I simply want to flag one difference between the new TARP guidelines and the prior stimulus guidelines, one which Schuman also notes. While the stimulus guidelines appear to allow oral communications between agency employees and Members of Congress (or congressional staff), the TARP guidelines are fairly clear in only allowing communications between Treasury employees and other “federal executive agency officials.” This means that Members of Congress and their staffs are not permitted to talk with Treasury officials about pending TARP applications.

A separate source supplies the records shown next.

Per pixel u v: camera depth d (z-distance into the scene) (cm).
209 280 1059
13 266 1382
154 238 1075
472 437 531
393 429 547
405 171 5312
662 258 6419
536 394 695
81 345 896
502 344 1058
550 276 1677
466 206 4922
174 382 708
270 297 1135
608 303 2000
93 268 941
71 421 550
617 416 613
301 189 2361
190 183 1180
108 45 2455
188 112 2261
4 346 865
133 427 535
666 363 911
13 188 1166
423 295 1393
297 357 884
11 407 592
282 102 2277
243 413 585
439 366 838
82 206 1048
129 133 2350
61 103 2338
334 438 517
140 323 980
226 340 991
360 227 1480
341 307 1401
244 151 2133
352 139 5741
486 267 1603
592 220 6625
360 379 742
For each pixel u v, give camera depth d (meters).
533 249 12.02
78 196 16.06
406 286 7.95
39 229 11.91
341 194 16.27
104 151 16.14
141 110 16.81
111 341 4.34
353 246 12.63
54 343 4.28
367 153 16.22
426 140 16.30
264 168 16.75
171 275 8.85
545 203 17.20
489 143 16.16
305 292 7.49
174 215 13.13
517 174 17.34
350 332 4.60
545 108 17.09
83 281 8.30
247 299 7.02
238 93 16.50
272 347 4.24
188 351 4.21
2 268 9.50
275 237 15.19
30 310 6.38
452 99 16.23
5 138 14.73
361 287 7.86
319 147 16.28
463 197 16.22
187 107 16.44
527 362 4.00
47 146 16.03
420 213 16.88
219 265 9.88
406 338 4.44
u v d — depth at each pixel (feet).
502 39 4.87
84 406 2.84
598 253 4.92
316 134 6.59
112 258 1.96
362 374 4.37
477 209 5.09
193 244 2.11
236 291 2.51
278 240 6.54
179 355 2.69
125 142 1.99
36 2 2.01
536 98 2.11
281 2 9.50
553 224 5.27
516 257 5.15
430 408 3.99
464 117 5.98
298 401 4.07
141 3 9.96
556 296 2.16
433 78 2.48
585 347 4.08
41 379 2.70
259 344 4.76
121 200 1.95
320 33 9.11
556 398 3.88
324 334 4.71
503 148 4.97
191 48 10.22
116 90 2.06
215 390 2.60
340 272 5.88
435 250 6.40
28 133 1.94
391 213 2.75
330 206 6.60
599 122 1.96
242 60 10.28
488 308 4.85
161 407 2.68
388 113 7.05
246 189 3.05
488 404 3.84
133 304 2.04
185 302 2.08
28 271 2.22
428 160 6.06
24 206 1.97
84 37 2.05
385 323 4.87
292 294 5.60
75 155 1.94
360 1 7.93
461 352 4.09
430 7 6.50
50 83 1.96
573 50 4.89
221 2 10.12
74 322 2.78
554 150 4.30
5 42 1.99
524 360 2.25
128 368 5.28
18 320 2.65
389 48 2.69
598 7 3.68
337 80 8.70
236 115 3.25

As I have suggested before, I think that this is a sensible provision, one designed to prevent circumvention of the communication blackout periods. (It will, however, be difficult to enforce). One wonders, however, why there would be a prohibition on congressional lobbying with regard to TARP funds, but not with regard to stimulus funds. One possibility is that the question wasn’t fully considered during the drafting of the stimulus guidelines or that the stimulus guidelines were intentionally left ambiguous on the point. Alternatively, the administration would have to have some explanation as to why congressional lobbying on TARP is worse than lobbying on stimulus. Perhaps there is a feeling that the former is more susceptible to improper influence, or that the latter more properly involves consideration of political factors. Perhaps the administration will be asked to explain the discrepancy at some point.